La Nazione riporta il suo contenuto: “in base al regolamento d’istituto l’abbigliamento deve essere consono all’ambiente scolastico e adeguato alle attività proposte. Pertanto, anche in seguito alle segnalazioni del personale docente, si evidenzia a titolo esemplificativo che non risulta consono all’ambiente scolastico l’utilizzo di canotte, top, pantaloncini corti, gonne corte e simili”.

“Si comprende l’esigenza di un abbigliamento pratico e fresco, ma si consiglia di preferire capi in tessuti naturali come cotone e lino”, riporta ancora il documento scolastico.

Secondo l’associazione utenti e consumatori Aduc, nella Circolare toscana “si parla di decoro, concetto molto individuale o dettato da modi e costumi diffusi che non è detto siano accettati da tutti. Tutti che hanno uguali diritti, siano essi presunta minoranza o altrettanta presunta maggioranza”.

Quindi, l’Aduc ritiene che “si è scelta la libertà di abbigliamento ma ecco che la libertà diventa una chimera, perché invece viene imposta morale e gusto di chi dirige la specifica scuola. Il metodo per non intrecciarsi in queste diatribe c’è ed è semplice: la divisa. O ognuno si veste come crede, e tutti zitti, o si impone la divisa a tutti”, conclude l’associazione.

▶ CONSEGNE DELL'ESERCIZIO:
- a) Secondo il brano sull'abbigliamento a scuola, quali tessuti consiglia di preferire il documento scolastico?
- b) Riscrivi in forma più breve, per favore, il paragrafo del brano sull'abbigliamento a scuola che comincia con "Secondo l'associazione utenti e consumatori Aduc", mantenendone i fatti principali.
- c) Aggiorna un passo del brano sull'abbigliamento a scuola, cominciando dalle parole "La Nazione riporta" e fermandoti dopo "il documento scolastico.", e sostituisci "cotone" con "canapa".

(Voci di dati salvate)
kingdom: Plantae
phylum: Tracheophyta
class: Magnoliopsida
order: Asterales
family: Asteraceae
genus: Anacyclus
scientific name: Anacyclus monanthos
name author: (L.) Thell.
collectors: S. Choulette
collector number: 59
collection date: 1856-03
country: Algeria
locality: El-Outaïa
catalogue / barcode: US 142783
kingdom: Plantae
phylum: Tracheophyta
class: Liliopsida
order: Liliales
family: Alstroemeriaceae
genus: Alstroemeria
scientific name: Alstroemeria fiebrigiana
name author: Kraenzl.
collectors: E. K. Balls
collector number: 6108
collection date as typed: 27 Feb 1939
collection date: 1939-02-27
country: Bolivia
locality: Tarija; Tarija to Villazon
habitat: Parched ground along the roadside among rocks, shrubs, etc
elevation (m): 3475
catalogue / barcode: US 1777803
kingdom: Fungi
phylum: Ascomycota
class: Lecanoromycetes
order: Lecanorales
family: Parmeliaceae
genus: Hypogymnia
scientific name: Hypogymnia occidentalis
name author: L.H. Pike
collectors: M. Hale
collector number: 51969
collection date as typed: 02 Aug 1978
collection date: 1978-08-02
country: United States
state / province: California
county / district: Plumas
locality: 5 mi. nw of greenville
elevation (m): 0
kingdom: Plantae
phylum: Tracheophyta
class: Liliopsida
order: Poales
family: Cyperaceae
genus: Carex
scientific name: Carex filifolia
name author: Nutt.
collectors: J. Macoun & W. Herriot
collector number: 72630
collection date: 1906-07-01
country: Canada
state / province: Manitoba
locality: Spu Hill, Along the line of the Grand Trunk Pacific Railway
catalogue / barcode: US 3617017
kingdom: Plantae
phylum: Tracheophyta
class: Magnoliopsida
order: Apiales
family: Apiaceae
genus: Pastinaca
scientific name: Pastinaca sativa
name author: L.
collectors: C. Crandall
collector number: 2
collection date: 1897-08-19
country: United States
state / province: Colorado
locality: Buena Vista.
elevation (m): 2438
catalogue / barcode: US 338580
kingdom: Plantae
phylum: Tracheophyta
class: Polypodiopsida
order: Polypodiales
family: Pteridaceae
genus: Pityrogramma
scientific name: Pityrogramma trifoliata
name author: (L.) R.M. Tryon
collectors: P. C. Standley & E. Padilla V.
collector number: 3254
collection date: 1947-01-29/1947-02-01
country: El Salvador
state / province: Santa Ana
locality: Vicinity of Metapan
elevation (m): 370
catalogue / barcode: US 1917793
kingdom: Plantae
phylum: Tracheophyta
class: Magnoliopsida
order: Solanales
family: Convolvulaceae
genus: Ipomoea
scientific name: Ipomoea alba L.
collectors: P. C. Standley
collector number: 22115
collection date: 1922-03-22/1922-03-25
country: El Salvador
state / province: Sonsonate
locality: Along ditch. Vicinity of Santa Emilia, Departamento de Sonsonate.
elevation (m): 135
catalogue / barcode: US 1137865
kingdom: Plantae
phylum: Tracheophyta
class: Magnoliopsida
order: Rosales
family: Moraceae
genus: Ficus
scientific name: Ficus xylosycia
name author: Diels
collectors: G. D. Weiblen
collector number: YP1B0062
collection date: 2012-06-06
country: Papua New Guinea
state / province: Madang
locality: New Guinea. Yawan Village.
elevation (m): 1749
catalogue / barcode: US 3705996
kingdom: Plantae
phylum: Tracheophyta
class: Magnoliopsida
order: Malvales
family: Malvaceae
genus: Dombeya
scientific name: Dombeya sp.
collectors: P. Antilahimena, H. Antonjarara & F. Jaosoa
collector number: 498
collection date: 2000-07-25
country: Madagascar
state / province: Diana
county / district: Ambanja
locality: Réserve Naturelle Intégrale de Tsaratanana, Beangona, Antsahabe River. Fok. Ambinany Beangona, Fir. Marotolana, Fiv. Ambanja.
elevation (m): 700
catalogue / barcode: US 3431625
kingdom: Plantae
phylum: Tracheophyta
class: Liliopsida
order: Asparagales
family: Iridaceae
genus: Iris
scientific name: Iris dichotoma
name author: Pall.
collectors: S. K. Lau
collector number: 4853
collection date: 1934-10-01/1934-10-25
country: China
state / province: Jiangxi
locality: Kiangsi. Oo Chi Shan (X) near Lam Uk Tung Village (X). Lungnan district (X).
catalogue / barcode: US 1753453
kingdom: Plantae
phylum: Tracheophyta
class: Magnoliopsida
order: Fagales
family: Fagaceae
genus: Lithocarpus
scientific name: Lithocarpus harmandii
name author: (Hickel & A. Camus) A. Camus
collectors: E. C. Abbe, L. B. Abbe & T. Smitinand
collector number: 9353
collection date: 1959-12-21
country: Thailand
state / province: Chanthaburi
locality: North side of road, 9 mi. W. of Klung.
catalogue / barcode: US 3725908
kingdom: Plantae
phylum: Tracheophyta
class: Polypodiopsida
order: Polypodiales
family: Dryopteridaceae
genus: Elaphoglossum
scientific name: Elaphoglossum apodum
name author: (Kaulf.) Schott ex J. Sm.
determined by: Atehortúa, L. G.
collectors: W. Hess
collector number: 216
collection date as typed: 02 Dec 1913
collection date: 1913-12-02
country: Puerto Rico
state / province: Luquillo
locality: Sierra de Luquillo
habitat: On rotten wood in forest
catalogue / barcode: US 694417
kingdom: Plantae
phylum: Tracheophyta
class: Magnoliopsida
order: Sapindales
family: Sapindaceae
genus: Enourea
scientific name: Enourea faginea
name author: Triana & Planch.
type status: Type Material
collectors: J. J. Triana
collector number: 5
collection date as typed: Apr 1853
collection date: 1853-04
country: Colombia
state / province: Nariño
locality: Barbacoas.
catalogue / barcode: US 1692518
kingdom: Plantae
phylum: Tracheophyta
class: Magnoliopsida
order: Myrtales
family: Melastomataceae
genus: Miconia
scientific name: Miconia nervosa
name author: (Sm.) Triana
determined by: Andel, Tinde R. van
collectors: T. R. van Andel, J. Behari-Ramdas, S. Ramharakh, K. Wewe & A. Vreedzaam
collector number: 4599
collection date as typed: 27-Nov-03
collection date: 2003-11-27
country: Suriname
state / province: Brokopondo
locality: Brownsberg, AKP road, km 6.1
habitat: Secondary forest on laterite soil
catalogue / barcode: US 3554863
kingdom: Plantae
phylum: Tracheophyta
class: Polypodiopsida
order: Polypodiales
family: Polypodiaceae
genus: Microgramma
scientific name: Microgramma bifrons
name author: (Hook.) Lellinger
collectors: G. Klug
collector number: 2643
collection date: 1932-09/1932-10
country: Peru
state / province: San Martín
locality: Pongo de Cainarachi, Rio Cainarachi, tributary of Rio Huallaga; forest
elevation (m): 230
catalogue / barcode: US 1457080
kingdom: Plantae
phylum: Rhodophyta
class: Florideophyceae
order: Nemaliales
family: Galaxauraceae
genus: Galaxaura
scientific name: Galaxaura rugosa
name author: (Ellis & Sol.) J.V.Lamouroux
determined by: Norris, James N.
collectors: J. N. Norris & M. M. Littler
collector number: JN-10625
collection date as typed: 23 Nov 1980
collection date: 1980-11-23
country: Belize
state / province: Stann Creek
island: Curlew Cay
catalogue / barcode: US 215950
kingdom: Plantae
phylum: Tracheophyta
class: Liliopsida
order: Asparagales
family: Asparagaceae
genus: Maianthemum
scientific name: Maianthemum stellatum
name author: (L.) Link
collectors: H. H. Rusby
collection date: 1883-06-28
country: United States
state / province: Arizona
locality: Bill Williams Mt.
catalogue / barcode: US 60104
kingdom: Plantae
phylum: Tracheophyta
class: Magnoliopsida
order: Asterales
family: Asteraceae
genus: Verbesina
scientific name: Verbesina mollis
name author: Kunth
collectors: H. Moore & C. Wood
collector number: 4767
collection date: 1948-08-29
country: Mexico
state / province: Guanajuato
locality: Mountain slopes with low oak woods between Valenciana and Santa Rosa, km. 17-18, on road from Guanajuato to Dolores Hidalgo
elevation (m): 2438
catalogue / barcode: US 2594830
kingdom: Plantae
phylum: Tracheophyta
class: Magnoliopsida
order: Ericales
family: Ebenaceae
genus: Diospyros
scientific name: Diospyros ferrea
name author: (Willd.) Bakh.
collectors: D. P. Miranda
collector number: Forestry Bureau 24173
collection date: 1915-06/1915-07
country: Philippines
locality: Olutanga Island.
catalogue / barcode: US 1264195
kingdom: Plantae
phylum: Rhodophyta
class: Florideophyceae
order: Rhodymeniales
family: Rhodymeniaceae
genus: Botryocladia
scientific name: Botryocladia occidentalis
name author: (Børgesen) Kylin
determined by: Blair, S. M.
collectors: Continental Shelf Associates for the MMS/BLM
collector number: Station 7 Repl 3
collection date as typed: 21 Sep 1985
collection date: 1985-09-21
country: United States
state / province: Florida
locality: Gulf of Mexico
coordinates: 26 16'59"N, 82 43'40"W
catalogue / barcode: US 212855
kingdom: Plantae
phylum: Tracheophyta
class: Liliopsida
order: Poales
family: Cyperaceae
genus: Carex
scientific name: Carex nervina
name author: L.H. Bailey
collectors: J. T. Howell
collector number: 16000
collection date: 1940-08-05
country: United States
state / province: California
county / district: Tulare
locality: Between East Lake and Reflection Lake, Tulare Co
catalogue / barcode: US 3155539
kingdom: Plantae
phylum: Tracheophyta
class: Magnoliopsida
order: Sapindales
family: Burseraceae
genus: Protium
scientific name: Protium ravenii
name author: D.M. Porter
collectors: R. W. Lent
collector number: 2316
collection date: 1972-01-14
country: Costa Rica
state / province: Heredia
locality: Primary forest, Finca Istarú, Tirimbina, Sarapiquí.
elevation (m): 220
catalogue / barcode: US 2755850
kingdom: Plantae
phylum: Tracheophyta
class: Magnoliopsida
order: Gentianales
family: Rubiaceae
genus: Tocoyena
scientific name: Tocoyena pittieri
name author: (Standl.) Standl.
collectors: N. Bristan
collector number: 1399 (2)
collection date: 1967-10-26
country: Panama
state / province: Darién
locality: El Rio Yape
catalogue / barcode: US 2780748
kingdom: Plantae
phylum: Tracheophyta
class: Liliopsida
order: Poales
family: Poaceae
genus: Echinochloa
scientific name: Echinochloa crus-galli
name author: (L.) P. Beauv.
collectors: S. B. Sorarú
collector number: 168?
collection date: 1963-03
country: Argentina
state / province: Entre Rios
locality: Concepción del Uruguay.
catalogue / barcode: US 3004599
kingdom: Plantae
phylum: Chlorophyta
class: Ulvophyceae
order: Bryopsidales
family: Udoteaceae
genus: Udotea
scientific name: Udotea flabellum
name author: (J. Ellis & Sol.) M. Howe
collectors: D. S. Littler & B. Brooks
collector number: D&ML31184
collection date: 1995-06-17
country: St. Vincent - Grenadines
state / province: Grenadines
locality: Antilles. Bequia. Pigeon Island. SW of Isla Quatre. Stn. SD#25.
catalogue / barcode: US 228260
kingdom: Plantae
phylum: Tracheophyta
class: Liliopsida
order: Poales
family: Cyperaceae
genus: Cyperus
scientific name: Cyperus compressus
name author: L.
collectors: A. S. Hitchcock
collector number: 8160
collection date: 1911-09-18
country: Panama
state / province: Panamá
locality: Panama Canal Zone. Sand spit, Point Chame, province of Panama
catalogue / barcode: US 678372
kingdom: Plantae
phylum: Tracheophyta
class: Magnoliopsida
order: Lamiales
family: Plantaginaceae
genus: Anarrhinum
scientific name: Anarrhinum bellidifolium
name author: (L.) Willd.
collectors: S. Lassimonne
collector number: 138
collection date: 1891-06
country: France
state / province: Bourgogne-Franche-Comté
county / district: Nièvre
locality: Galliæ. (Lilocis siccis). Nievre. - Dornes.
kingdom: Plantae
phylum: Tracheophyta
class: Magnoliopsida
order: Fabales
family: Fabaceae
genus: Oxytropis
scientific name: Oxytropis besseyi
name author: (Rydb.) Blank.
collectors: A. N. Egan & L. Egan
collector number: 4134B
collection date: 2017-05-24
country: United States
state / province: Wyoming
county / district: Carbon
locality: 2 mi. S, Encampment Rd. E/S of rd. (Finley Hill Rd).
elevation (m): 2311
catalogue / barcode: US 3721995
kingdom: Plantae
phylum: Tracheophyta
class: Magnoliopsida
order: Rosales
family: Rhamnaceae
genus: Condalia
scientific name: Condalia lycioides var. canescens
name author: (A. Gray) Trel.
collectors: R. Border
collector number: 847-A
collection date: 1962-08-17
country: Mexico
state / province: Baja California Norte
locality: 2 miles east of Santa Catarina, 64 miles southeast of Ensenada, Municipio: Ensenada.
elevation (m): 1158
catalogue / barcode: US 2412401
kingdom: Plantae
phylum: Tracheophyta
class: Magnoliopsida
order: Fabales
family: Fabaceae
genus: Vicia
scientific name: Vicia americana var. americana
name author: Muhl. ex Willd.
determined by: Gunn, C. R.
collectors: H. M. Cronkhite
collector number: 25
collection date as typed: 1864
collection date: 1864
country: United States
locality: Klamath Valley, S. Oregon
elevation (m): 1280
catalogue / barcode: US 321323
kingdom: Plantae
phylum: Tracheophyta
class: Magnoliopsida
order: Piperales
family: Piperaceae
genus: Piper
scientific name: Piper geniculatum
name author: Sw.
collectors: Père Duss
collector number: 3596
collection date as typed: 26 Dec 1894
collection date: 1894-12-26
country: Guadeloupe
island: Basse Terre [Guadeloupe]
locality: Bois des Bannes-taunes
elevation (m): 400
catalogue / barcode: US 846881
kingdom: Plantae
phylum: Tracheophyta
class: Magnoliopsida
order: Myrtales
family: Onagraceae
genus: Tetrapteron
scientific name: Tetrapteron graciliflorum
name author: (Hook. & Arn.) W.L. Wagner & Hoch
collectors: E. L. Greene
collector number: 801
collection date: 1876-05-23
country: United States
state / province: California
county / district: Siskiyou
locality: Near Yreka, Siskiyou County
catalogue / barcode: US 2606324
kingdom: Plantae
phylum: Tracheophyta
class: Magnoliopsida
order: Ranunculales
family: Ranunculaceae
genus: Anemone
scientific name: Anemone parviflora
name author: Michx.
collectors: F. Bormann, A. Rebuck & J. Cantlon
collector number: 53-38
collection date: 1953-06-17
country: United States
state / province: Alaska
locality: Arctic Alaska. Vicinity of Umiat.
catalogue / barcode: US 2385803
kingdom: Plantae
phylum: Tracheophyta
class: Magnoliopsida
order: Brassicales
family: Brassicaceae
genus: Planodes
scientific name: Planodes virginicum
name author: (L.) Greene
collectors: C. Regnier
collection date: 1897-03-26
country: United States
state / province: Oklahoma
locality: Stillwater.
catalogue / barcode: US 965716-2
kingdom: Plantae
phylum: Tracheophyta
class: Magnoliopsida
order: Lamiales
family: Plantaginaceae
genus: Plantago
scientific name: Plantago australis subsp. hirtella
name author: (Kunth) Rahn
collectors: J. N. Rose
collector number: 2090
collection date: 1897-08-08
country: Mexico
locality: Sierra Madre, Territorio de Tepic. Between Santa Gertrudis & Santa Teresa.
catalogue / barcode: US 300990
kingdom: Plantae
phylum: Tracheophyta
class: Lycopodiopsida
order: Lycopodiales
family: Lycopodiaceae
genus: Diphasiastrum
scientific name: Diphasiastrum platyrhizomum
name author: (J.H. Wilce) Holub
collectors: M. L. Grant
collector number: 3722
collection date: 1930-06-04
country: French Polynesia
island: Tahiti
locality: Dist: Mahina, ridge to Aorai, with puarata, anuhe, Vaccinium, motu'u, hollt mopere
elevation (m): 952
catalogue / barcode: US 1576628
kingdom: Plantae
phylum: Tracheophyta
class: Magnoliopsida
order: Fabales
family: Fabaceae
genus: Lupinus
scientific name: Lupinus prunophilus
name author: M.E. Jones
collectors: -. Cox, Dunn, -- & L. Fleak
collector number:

▶ SOLUZIONI DELLE CONSEGNE:
- a) Tessuti naturali come cotone e lino.

- b) Per l'Aduc, la circolare toscana si fonda sul decoro. Il decoro è un concetto individuale o dettato da costumi diffusi, che non tutti accettano. Invece tutti hanno uguali diritti, che siano una presunta minoranza o una presunta maggioranza.

- c)
La Nazione riporta il suo contenuto: “in base al regolamento d’istituto l’abbigliamento deve essere consono all’ambiente scolastico e adeguato alle attività proposte. Pertanto, anche in seguito alle segnalazioni del personale docente, si evidenzia a titolo esemplificativo che non risulta consono all’ambiente scolastico l’utilizzo di canotte, top, pantaloncini corti, gonne corte e simili”.

“Si comprende l’esigenza di un abbigliamento pratico e fresco, ma si consiglia di preferire capi in tessuti naturali come canapa e lino”, riporta ancora il documento scolastico.